Museum Exhibits Laughlin’s New Orleans Photos
Photographer viewed architecture as the ideal union of nature and culture.
Meaghan O'Neill -- Interior Design, 12/13/2005
While working as a photographer for the U.S. Engineer Corps from 1936 to 1941, Clarence John Laughlin documented the Mississippi River levee projects, mausoleums, antebellum mansions, and other distinctive structures that capture New Orleans’s architectural heritage. The American photographer, who died in 1985, eventually came to view architecture as the ideal union of nature and culture and, as such, one of humankind’s most significant feats.
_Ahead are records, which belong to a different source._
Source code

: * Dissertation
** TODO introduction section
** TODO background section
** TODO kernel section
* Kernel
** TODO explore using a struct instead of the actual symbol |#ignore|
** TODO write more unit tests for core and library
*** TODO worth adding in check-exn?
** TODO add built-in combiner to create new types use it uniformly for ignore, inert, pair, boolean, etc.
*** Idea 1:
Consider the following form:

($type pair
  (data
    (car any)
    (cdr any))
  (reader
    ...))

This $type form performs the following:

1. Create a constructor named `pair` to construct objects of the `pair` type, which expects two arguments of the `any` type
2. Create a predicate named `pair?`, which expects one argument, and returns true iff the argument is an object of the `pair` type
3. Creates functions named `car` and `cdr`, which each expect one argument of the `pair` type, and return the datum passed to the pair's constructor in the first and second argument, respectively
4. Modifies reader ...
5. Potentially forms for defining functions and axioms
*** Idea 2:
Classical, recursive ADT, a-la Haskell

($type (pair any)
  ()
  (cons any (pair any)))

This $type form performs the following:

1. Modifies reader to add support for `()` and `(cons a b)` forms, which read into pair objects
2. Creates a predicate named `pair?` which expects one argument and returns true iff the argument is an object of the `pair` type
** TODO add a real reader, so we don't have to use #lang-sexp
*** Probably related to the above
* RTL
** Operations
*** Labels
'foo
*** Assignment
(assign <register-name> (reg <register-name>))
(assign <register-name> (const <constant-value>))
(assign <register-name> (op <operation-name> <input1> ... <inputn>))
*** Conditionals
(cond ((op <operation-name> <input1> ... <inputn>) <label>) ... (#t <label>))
Laughlin’s New Orleans photographs are the anchor of a new exhibit at the Philadelphia Museum of Art, “The Secret Life of Buildings: Photographs by Clarence John Laughlin,” on view from December 17–April 30, 2006. The work in the show is drawn from the museum’s own collection of more than 250 photographs made by Laughlin between 1940 and the mid-1960’s.
“Laughlin used architecture as a point of departure for his own poetic explorations of human psychology,” says Katherine Ware, photography curator for the museum. His images of decaying buildings shrouded in shadows have a haunting quality, layered with history and memories--their “secret life,” as Laughlin described them. Poetical titles for the images seem to be inspired by his interest in the writings of French Symbolists such as Arthur Rimbaud and Charles Baudelaire.
Born in Lake Charles, Louisiana, the self-taught Laughlin is best-known for his elegiac volume Ghosts Along the Mississippi, published in 1948, which recorded dilapidated manor houses of the antebellum South. He also contributed to magazines such as Vogue and worked with the photography department at the National Archives in Washington, D.C.